If Microsoft intends to be a top tablet and device supplier, then it better get its channel act together or it risks sending partners en masse into the arms of device suppliers like Google offering Chromebooks. "They are headed to the wrong place," said the executive.
Microsoft solution providers already upset that Microsoft was selling the Surface direct from its retail stores and its website got another jolt just one week before the annual partner conference with the surprise launch of the Microsoft Devices Program, which provided just 10 Microsoft LARs the ability to sell Surface. That amounts to less than 0.01 percent of Microsoft's North American partner base and an even smaller fraction of the company's 640,000 partners worldwide that are being asked by Microsoft to sit on the Surface sidelines.
Some Microsoft partners suspect that part of the problem is the retail roots of Turner, a 19-year Wal-Mart veteran who ended his career as president of Wal-Mart's Sam's Club before joining Microsoft in 2005.
"Turners' DNA is Wal-Mart," said one enterprise Microsoft partner, who did not want to be identified. "Maybe he believes he can disintermediate solution providers like Wal-Mart did with local stores."
The CEO for another longtime Microsoft enterprise partner, who did not want to be identified, said he is disturbed by Microsoft's Wal-Mart mentality in bringing Surface to market. He said it's a far cry from the business solutions model that Microsoft should be focusing on with Surface. "It makes me sick to my stomach," said the CEO.

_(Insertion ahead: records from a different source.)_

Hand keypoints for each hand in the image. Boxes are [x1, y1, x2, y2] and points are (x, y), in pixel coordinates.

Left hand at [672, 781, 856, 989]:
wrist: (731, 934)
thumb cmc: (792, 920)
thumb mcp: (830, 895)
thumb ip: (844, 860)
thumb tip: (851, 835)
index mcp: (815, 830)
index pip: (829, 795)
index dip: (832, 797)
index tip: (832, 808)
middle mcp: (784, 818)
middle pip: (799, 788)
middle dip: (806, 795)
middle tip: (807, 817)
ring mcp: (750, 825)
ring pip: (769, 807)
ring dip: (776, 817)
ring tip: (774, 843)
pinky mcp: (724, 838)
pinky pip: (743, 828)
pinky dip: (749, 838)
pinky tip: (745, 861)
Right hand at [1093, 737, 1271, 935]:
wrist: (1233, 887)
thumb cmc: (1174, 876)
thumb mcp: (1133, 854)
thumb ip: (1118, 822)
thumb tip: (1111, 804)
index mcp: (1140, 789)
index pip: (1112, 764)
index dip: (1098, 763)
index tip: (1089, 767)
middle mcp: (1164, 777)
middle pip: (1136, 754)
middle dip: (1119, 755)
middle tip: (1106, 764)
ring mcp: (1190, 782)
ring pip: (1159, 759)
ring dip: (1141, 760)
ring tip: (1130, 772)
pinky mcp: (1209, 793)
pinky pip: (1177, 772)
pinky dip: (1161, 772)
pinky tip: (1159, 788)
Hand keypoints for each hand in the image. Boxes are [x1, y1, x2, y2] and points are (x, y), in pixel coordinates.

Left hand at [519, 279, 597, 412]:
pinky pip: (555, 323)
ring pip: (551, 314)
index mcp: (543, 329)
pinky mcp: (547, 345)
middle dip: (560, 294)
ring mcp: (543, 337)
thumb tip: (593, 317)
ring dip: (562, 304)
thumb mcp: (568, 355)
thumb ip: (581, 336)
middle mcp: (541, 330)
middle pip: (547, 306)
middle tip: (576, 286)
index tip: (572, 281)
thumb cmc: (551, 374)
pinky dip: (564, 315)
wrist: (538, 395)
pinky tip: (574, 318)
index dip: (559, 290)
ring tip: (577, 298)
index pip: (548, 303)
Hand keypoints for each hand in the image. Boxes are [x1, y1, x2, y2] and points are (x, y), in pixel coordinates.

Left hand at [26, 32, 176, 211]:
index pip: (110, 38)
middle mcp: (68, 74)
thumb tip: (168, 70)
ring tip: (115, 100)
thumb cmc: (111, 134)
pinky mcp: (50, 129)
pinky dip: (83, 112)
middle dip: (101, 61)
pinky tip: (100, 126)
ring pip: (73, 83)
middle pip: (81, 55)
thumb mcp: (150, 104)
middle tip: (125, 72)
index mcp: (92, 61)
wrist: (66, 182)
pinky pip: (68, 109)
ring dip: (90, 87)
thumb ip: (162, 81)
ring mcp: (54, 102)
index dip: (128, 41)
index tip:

Microsoft Channel Chief Jon Roskill told CRN that the decision to limit Surface distribution was a "collective decision" and that Turner was not "day to day" on it." Tami Reller [Windows CFO and CMO] is responsible for Surface sales and marketing," said Roskill. "There is also myself. [COO] Kevin Turner is very clearly aware, though he's not day-to-day on this. Vahé Torossian [corporate vice president, Worldwide Small and Midmarket Solutions and Partners Group] has been in on these meetings. And Chris Capossela [Microsoft CMO] in the consumer channels group. Those are the main players. "
Mont Phelps, the CEO of Waltham, Mass.-based NWN Corp., No. 90 on the SP500 and a top Microsoft enterprise partner who attended the worldwide partner conference, said he was impressed by the breadth and depth of the more than 16,000 partners attending the conference. "It's really impressive that Microsoft is able to bring together such a vast collection of channel partners to engage with them," he said. "Microsoft has a lot of smart people. They are going to make the right channel decisions."